Mas os EUA não estão satisfeitos com isso, e a tradição política dos EUA é fazer exigências e defender estritamente os seus interesses, algo que Donald Trump faz com muita competência. Todos nós vemos como ele faz isso com a China, o Japão e a Europa, que é obrigada a comprar gás americano um terço mais caro que o da Rússia porque tem "moléculas de liberdade".

Como Vietnã vai reagir à pressão informacional dos EUA?

Os americanos são muito bons a vender influência. E se o Vietnã "caiu na dependência" da exportação de seus produtos para os EUA, ele terá que pagar por esse bônus. Os EUA apresentam sua "lista de preços": praticar uma política que seja benéfica para os EUA. O que é favorável para os EUA, isso se vê nos acontecimentos na Síria, na Líbia, no Iraque, na Iugoslávia ou na Ucrânia.

Os interesses do Vietnã ficariam realmente protegidos?

No Sudeste Asiático os Estados Unidos têm parceiros de segurança leais e de longa data, tais como as Filipinas e a Tailândia. Mas, em 2017 os americanos não responderam a um pedido de assistência contra militantes do Daesh (organização proibida na Rússia e em muitos outros países) que haviam tomado uma cidade nas Filipinas, então o presidente Duterte foi a Moscou para obter armas modernas.
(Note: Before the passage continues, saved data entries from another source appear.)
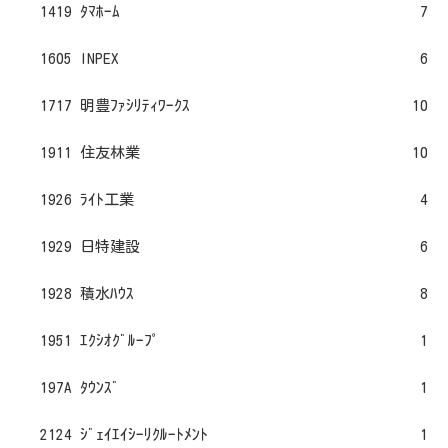
1419 ﾀﾏﾎｰﾑ
7
1605 INPEX
6
1717 明豊ﾌｧｼﾘﾃｨﾜｰｸｽ
10
1911 住友林業
10
1926 ﾗｲﾄ工業
4
1929 日特建設
6
1928 積水ﾊｳｽ
8
1951 ｴｸｼｵｸﾞﾙｰﾌﾟ
1
197A ﾀｳﾝｽﾞ
1
2124 ｼﾞｪｲｴｲｼｰﾘｸﾙｰﾄﾒﾝﾄ
1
A aliança com os EUA também não ajuda a Tailândia a combater os separatistas islâmicos no sul do país, e no futuro próximo não vai ajudar quando começar o próximo teste de fogo dos regimes do Sudeste da Ásia no combate aos militantes do Daesh. Foram os americanos que afastaram os jihadistas radicais dos ataques das Forças Aeroespaciais russas para o Paquistão e Bangladesh, de onde eles se estão infiltrando em Mianmar, Tailândia e Filipinas.

Poucas pessoas se lembram da inação dos americanos em 1974, quando a China tomou as ilhas Paracel, o que parecia fazer parte do acordo dos EUA com a China em 1972 para transferir Pequim para o campo antissoviético. Os EUA também se calaram em 1988, quando os chineses começaram a infiltrar-se nas ilhas Spratly (arquipélago desabitado entre as Filipinas e o Vietnã). Agora Washington precisa de uma configuração diferente na região.

"A política seguida pela liderança vietnamita nas últimas décadas tem sido extremamente bem-sucedida para o país. O Vietnã ganhou em conflitos assimétricos com atores muito mais poderosos graças a uma estratégia muito flexível e competente. Isto é evidenciado pelas guerras na Indochina, pelo Khmer Vermelho [organização comunista no Camboja] e pela guerra fronteiriça de 1979. Esperamos que a liderança vietnamita seja capaz de encontrar a solução certa", resume o perito russo.